**WORK INSTRUCTIONS**
Extract only the lines running from the top of the entries to the line that holds "focal_mm: 18.7". Include that line and omit the pictures.

**DATA TO PROCESS**
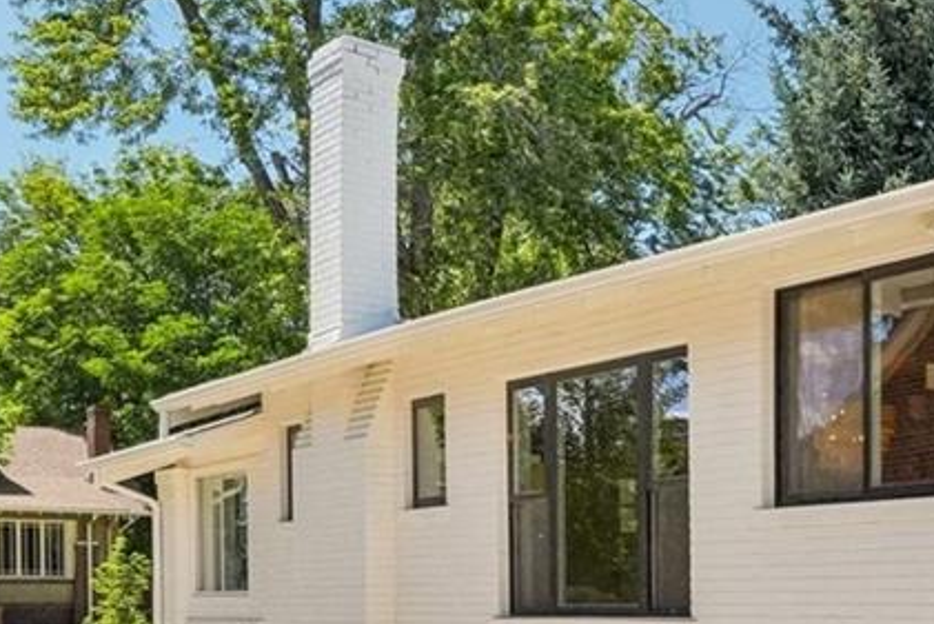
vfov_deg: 23.0
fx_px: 1479
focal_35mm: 57
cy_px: 602
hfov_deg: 29.4
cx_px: 1160
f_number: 8
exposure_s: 1/1250
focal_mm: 10
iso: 800
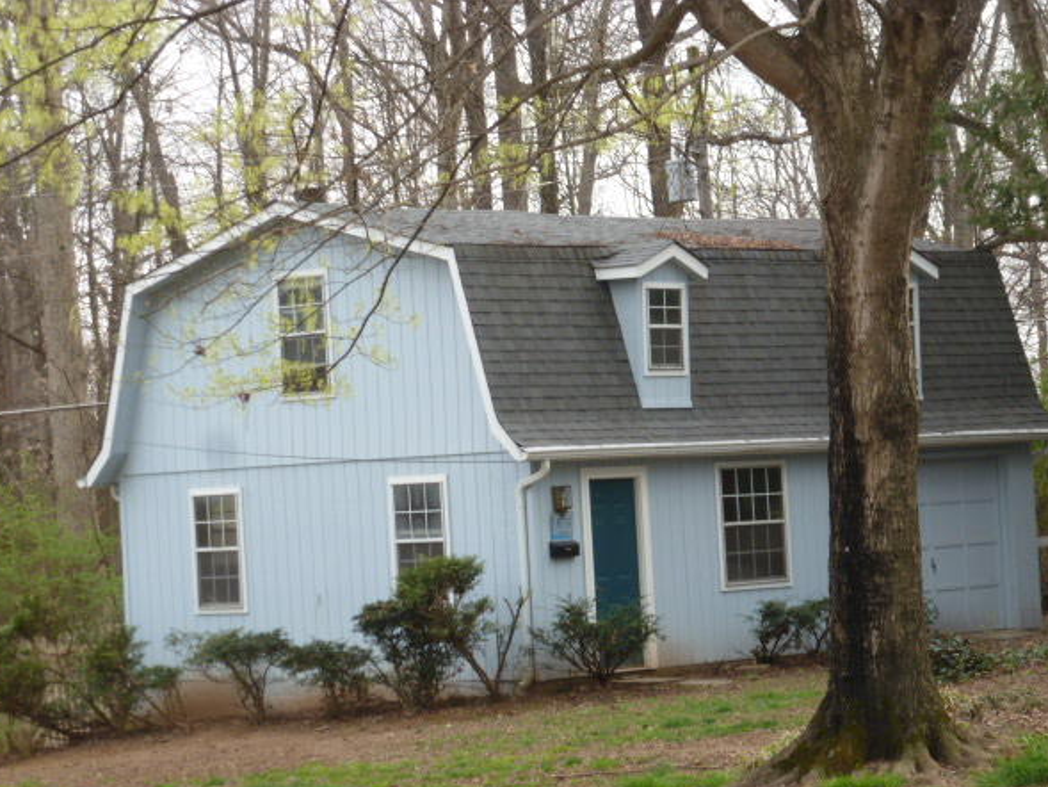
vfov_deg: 13.1
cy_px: 397
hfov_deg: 17.4
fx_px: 3422
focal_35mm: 113
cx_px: 514
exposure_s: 1/80
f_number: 5
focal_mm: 18.7
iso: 160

**FINAL ANSWER**
vfov_deg: 23.0
fx_px: 1479
focal_35mm: 57
cy_px: 602
hfov_deg: 29.4
cx_px: 1160
f_number: 8
exposure_s: 1/1250
focal_mm: 10
iso: 800
vfov_deg: 13.1
cy_px: 397
hfov_deg: 17.4
fx_px: 3422
focal_35mm: 113
cx_px: 514
exposure_s: 1/80
f_number: 5
focal_mm: 18.7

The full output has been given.